Top of DATA IN THIS EXERCISE

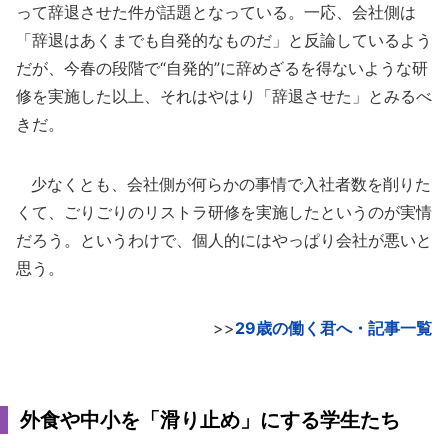
って辞退させた件が話題となっている。一応、会社側は
「辞退はあくまでも自発的なものだ」と反論しているよう
だが、今春の段階で“自発的”に辞めざるを得ないような研
修を実施した以上、それはやはり「辞退させた」とみるべ
きだ。
少なくとも、会社側が何らかの事情で入社者数を削りた
くて、ごりごりのリストラ研修を実施したというのが実情
だろう。というわけで、個人的にはやっぱり会社が悪いと
思う。
>>
29歳の働く君へ・記事一覧
外食や中小を「滑り止め」にする学生たち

Bottom of DATA IN THIS EXERCISE

*WHAT THIS TASK INVOLVES*. Pull the text from all of the rows above and reproduce it verbatim, leaving the pictures out of your answer.

*TASK RESULT*.
って辞退させた件が話題となっている。一応、会社側は
「辞退はあくまでも自発的なものだ」と反論しているよう
だが、今春の段階で“自発的”に辞めざるを得ないような研
修を実施した以上、それはやはり「辞退させた」とみるべ
きだ。
少なくとも、会社側が何らかの事情で入社者数を削りた
くて、ごりごりのリストラ研修を実施したというのが実情
だろう。というわけで、個人的にはやっぱり会社が悪いと
思う。
>>
29歳の働く君へ・記事一覧
外食や中小を「滑り止め」にする学生たち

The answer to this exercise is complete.